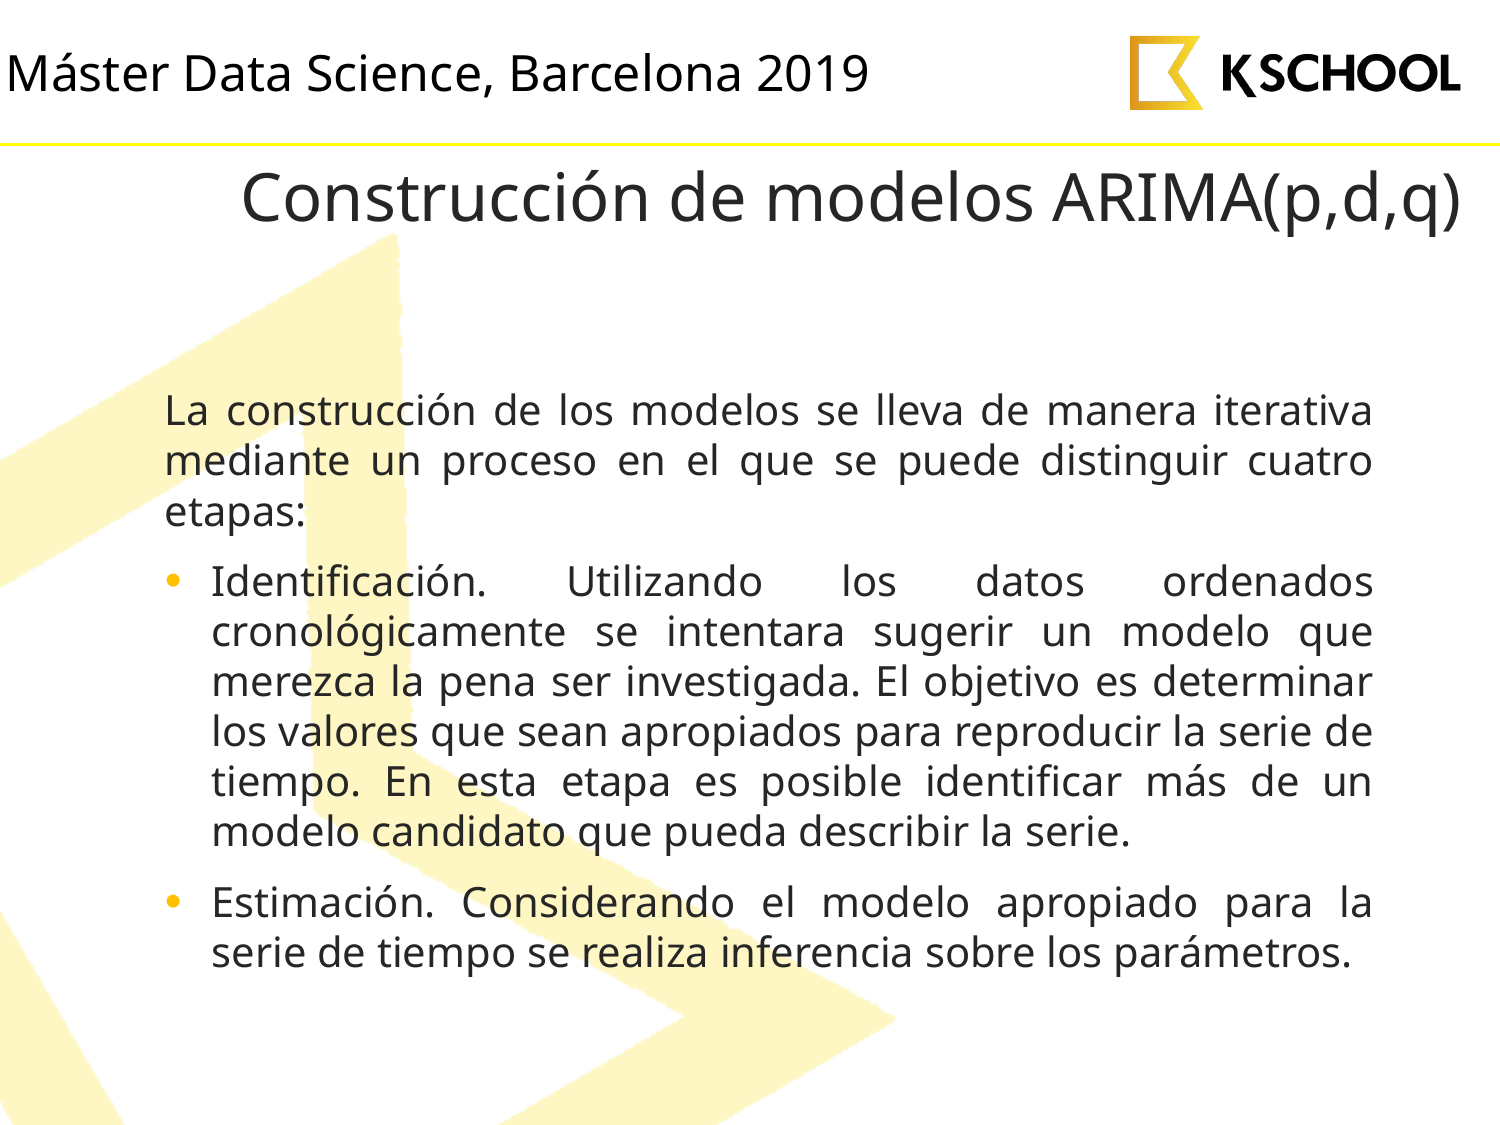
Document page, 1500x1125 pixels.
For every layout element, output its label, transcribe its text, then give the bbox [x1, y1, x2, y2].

picture [1121, 23, 1473, 120]
title Construcción de modelos ARIMA(p,d,q) [76, 147, 1478, 268]
picture [0, 188, 919, 1125]
list La construcción de los modelos se lleva de manera iterativa mediante un proceso en el que se puede distinguir cuatro etapas: Identificación. Utilizando los datos ordenados cronológicamente se intentara sugerir un modelo que merezca la pena ser investigada. El objetivo es determinar los valores que sean apropiados para reproducir la serie de tiempo. En esta etapa es posible identificar más de un modelo candidato que pueda describir la serie. Estimación. Considerando el modelo apropiado para la serie de tiempo se realiza inferencia sobre los parámetros. [150, 376, 1390, 1079]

######

Exercise brief:
When you copy the lines above, drop the pictures and keep everything else exact.

Exercise solution:
Document page, 1500x1125 pixels.
For every layout element, output its label, transcribe its text, then give the bbox [x1, y1, x2, y2].

picture [1121, 23, 1473, 120]
title Construcción de modelos ARIMA(p,d,q) [76, 147, 1478, 268]
picture [0, 188, 919, 1125]
list La construcción de los modelos se lleva de manera iterativa mediante un proceso en el que se puede distinguir cuatro etapas: Identificación. Utilizando los datos ordenados cronológicamente se intentara sugerir un modelo que merezca la pena ser investigada. El objetivo es determinar los valores que sean apropiados para reproducir la serie de tiempo. En esta etapa es posible identificar más de un modelo candidato que pueda describir la serie. Estimación. Considerando el modelo apropiado para la serie de tiempo se realiza inferencia sobre los parámetros. [150, 376, 1390, 1079]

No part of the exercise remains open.